Ze maakt films met een antropologische blik, zoals de multiculturele mix van mensen in Oregon 1820, in First Cow. Haar films leven door de veelzeggende en nauwkeurige details. Iets dergelijks heeft ze gedaan met het milieu van de kunstenaars in Showing Up. Michelle Williams die voor de vierde keer in een film van Reichardt acteert, zet iedere keer een totaal ander personage neer. Hier is ze bijna onherkenbaar, alleen de stem van Williams is vaag te registreren. Haar personage wankelt op de rand van implosie, de actrice levert een puike vertolking.  

EO van de Poolse regisseur Jerzy Skolimowski riep tegenstrijdige reacties op tijdens de vertoning in Rotterdam. Stem uit het publiek: ‘wat een rare film.’ We kregen een eenmalig DailyTiger krantje, geheel gewijd aan EO in de handen gedrukt. Het staat vol met recensies en ook een interview met de 84-jarige filmmaker. EO gaat over een reis die een ezel door Europa maakt. Het dier heeft een getormenteerd bestaan en wordt vaak mishandeld. De film is vanuit het perspectief van de ezel gemaakt. Zijn ogen zien een hallucinante wereld, soms in een rode gloed, bijna apocalyptisch.


EO

EO is een zintuiglijke ervaring. Dat heeft Skolimowski vaker gedaan, vooral met The Shout (1978), dat subversieve meesterwerk over een man met een dodelijke schreeuw. Een film maken over een dier – de filmmakers gebruikten zes ezels – is niet uniek. Vorig jaar was er Cow van Andrea Arnold, over een melkkoe. Maar dat is realisme, je zou EO magisch realistisch kunnen noemen, bijna religieus. EO die lijdt voor de zonden van de mensheid. De verhouding tussen dier en mens wordt hier aangestipt. Sommigen zien er een ecologische boodschap in. Skolimowski is echter te slim voor politieke boodschappen.

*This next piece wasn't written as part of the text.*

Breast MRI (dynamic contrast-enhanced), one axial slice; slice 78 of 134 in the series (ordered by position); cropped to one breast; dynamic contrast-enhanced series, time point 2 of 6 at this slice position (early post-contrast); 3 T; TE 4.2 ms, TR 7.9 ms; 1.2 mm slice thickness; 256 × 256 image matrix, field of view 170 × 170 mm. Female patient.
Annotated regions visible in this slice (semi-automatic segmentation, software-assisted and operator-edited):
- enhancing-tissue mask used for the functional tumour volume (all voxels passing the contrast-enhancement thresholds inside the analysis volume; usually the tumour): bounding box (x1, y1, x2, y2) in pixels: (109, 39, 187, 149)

Op papier lijkt het een pessimistische film. Dat is het zeker niet. Het is een ode aan het leven. De film refereert aan Au hasard au Balthasar van Robert Bresson, dat is een duistere film en aangrijpend. EO heeft in ieder geval een mens gekend die goed voor hem was, de circusartieste in het circus aan het begin van de film. Maar het zijn de ogen van EO die ons achtervolgen, de camera weet de blik van de ezel briljant te vangen. Melancholisch is die blik. Skolimovski heeft als filmmaker vele levens. Dat zagen we jaren geladen tijdens een retrospectief van hem op IFFR.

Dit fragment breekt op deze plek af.